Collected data
====================

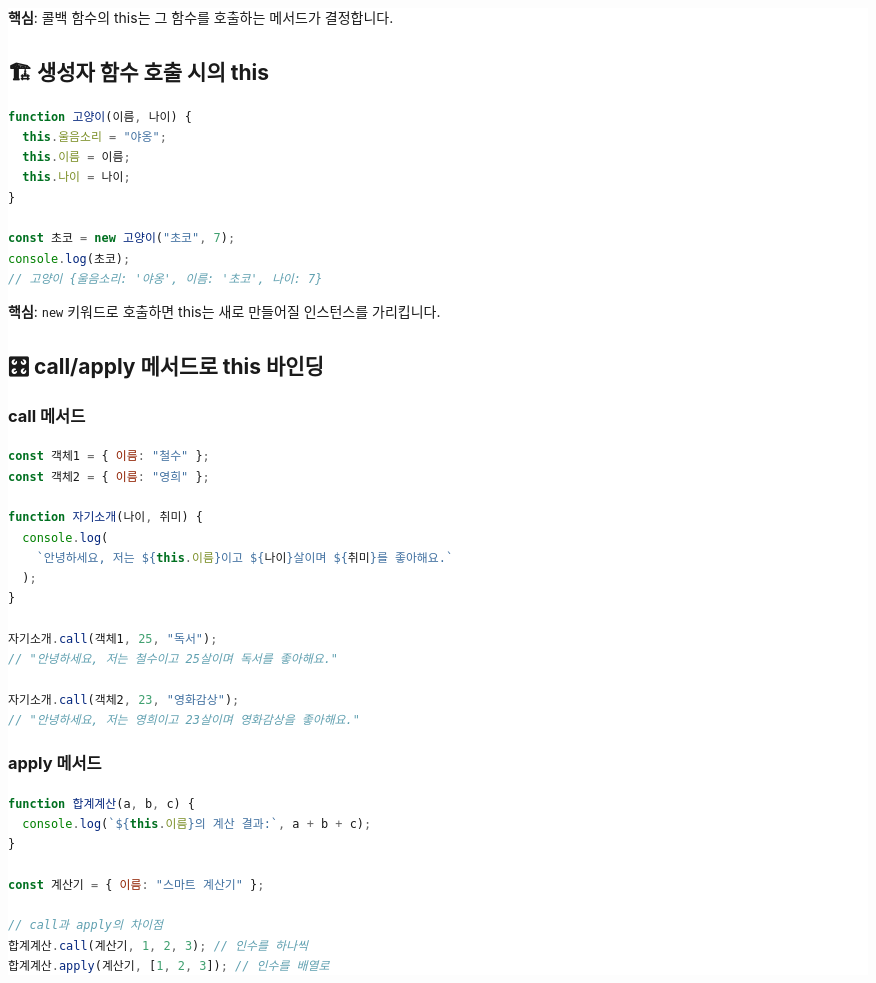 **핵심**: 콜백 함수의 this는 그 함수를 호출하는 메서드가 결정합니다.

## 🏗️ 생성자 함수 호출 시의 this

```javascript
function 고양이(이름, 나이) {
  this.울음소리 = "야옹";
  this.이름 = 이름;
  this.나이 = 나이;
}

const 초코 = new 고양이("초코", 7);
console.log(초코);
// 고양이 {울음소리: '야옹', 이름: '초코', 나이: 7}
```

**핵심**: `new` 키워드로 호출하면 this는 새로 만들어질 인스턴스를 가리킵니다.

## 🎛️ call/apply 메서드로 this 바인딩

### call 메서드

```javascript
const 객체1 = { 이름: "철수" };
const 객체2 = { 이름: "영희" };

function 자기소개(나이, 취미) {
  console.log(
    `안녕하세요, 저는 ${this.이름}이고 ${나이}살이며 ${취미}를 좋아해요.`
  );
}

자기소개.call(객체1, 25, "독서");
// "안녕하세요, 저는 철수이고 25살이며 독서를 좋아해요."

자기소개.call(객체2, 23, "영화감상");
// "안녕하세요, 저는 영희이고 23살이며 영화감상을 좋아해요."
```

### apply 메서드

```javascript
function 합계계산(a, b, c) {
  console.log(`${this.이름}의 계산 결과:`, a + b + c);
}

const 계산기 = { 이름: "스마트 계산기" };

// call과 apply의 차이점
합계계산.call(계산기, 1, 2, 3); // 인수를 하나씩
합계계산.apply(계산기, [1, 2, 3]); // 인수를 배열로
```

====================

_EXERCISE GOAL_
Word for word, print all of the data; skip the pictures.

_RESULT OF THIS EXERCISE_
 **핵심**: 콜백 함수의 this는 그 함수를 호출하는 메서드가 결정합니다.

## 🏗️ 생성자 함수 호출 시의 this

```javascript
function 고양이(이름, 나이) {
  this.울음소리 = "야옹";
  this.이름 = 이름;
  this.나이 = 나이;
}

const 초코 = new 고양이("초코", 7);
console.log(초코);
// 고양이 {울음소리: '야옹', 이름: '초코', 나이: 7}
```

**핵심**: `new` 키워드로 호출하면 this는 새로 만들어질 인스턴스를 가리킵니다.

## 🎛️ call/apply 메서드로 this 바인딩

### call 메서드

```javascript
const 객체1 = { 이름: "철수" };
const 객체2 = { 이름: "영희" };

function 자기소개(나이, 취미) {
  console.log(
    `안녕하세요, 저는 ${this.이름}이고 ${나이}살이며 ${취미}를 좋아해요.`
  );
}

자기소개.call(객체1, 25, "독서");
// "안녕하세요, 저는 철수이고 25살이며 독서를 좋아해요."

자기소개.call(객체2, 23, "영화감상");
// "안녕하세요, 저는 영희이고 23살이며 영화감상을 좋아해요."
```

### apply 메서드

```javascript
function 합계계산(a, b, c) {
  console.log(`${this.이름}의 계산 결과:`, a + b + c);
}

const 계산기 = { 이름: "스마트 계산기" };

// call과 apply의 차이점
합계계산.call(계산기, 1, 2, 3); // 인수를 하나씩
합계계산.apply(계산기, [1, 2, 3]); // 인수를 배열로
```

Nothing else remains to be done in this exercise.